• [Supplied text]
If you’re an administrator or security team member for your organization’s network, you’ve likely heard about the Crisis malware at some point in your risk management research. On Friday, Symantec published a new white paper on the malware, with a rounded overview into its history and details of its capabilities.
Crisis was discovered in July, by accident, in the massive sample repositories provided to the AV industry by Virus Total. Mac-based AV firm Intego broke the story, and gave it a good deal of attention, because the malware itself is capable of infecting systems running Mac OS X and Windows.
At the time, we here at SecurityWeek felt the threat was over-hyped. We are still taking that stance, because the overall threat Crisis represents is mitigated by the various protection layers commonly deployed within a given network – including IDS, IPS, endpoint protections, and proactive gateway defenses.
Yet, we’ll freely admit Crisis is something worth watching. While some vendors overhyped the crisis that is – ahem – crisis; there’s no denying that it was evolved. The ability to create a backdoor into a system isn’t just an OS X attack vector; Crisis can do that on Windows systems too. Moreover, it can attack virtual machines, and once it’s installed on any of the three it can then move on to other functions.
Crisis can be used to capture Wi-Fi data in order to triangulate position, it can upload and download files on a compromised host, it can record video and audio, log keystrokes, copy clipboard data, snatch address book details, log IM data, monitor browser sessions, capture social networking data, and take screenshots. In short, Crisis packs a punch, provided it isn’t detected during the initial payload delivery.
“The features found in this malware suggest that it may have been designed for the purpose of either private investigation or espionage, and are much more advanced than those found in the average information stealing malware,” Takashi Katsuki, a Software Engineer from Symantec explained in the white paper.
Yet, there is no proof that Crisis is a law enforcement tool, only speculation. Still, Symantec believes that the malware will only continue to evolve.
“In our research into Crisis, we have seen older samples of the malware that did not have virtual machine propagation techniques or the presence of the social function,” the white paper noted. “By observing variants and the timeline of creation, we can surmise that there is continued investment and development of the Crisis malware. The demand for private IT investigations and espionage will never disappear and, so long as there is customer demand, it is likely that we will see new functionality emerging in this area in the near future.”
“The features found in this malware suggest that it may have been designed for the purpose of either private investigation or espionage, and are much more advanced than those found in the average information stealing malware,” the report concludes.

(Dataset entries)
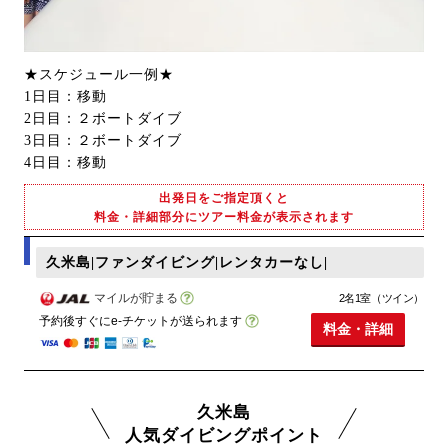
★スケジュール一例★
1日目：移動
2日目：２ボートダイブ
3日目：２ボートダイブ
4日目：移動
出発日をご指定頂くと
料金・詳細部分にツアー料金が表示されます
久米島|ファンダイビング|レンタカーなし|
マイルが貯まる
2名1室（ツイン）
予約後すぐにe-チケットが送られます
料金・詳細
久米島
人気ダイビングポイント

==

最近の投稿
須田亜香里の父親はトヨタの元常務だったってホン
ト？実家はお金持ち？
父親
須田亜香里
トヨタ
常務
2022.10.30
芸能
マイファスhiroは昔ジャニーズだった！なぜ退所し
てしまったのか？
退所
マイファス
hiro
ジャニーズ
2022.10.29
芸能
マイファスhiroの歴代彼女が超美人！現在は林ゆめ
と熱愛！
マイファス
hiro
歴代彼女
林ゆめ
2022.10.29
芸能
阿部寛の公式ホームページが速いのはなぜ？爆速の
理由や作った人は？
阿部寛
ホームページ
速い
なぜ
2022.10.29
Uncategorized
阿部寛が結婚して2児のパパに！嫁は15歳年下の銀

• [Task] From the Crisis malware article, set down the passage between "Yet, we’ll freely" and "to other functions.", inclusive.

• [Exercise response]
Yet, we’ll freely admit Crisis is something worth watching. While some vendors overhyped the crisis that is – ahem – crisis; there’s no denying that it was evolved. The ability to create a backdoor into a system isn’t just an OS X attack vector; Crisis can do that on Windows systems too. Moreover, it can attack virtual machines, and once it’s installed on any of the three it can then move on to other functions.